Mutinta charged that the state was still not satisfied with how it had humiliated her husband.
“Even at the court there they are dillydallying, pushing days forward just to keep him there in the cells, to humiliate him, to torture him. I think they have tortured him enough. You can even see those witnesses at the court, how uncoordinated their statements were, which shows that they never thought that this issue would end up in court, they thought that, that night they were going to kill him. Now they are not satisfied, they are so determined, they want to kill my husband,” she said.
Mutinta thanked Zambians for praying for her and her husband.
“I am appealing to all the people of Zambia, I know you are praying, the people of Zambia are praying, we have no weapons. UPND people have got no weapons, they have got no police to run to, they have got no guns, our guns are our prayers. The people of Zambia are crying, but the tears will not just go in vain, one day! My husband will walk to freedom and justice shall prevail,” said Mutinta.

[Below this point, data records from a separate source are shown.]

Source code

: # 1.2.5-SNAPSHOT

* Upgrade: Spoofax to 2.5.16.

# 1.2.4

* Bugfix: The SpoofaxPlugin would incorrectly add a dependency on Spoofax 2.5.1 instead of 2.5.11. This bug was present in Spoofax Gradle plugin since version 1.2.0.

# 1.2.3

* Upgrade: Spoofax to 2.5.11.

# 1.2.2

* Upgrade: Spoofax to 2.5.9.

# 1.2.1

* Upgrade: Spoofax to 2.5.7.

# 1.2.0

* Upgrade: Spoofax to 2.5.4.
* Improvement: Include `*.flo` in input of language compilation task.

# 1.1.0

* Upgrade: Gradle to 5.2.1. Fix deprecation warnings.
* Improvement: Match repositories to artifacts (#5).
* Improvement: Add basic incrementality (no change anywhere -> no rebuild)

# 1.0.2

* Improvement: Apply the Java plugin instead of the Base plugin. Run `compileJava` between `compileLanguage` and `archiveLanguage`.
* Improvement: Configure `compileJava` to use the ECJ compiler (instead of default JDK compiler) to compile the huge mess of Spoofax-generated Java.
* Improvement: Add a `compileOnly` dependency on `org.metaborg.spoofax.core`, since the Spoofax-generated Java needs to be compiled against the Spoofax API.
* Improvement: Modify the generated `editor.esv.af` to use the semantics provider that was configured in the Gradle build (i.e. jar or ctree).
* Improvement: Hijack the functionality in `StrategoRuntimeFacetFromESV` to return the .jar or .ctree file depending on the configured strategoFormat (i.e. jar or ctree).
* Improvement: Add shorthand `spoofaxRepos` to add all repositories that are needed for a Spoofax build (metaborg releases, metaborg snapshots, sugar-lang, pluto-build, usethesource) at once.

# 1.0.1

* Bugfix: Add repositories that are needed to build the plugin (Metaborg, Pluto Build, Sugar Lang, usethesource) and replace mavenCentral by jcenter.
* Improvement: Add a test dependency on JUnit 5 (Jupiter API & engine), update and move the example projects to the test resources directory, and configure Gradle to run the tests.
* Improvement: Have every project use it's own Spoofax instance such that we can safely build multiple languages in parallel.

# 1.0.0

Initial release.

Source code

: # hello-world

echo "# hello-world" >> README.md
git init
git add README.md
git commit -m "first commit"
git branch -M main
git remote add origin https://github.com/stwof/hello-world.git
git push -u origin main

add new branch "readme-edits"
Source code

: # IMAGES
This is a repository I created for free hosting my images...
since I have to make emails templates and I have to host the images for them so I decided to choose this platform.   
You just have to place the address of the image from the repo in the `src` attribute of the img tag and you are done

“They are saying that Zambia is not a dictator, this is a dictator. This is a full blown dictator. If as a wife am not told where my husband has been taken to, am the next of keen, his family members are not told and you say this is a democracy? I don’t know where this country is going. Am afraid, if people can just move into somebody’s house without any permit, without any warrant, they come and break the house and the whole nation is watching. They come to the house to come and kill and the whole nation is watching, this is what has happened to Hakainde. They never came to arrest Hakainde here, they came to kill and they are still determined to kill my husband. Anyway my God is watching. The same God that saved my husband that night is the same God who is going to save him even now.”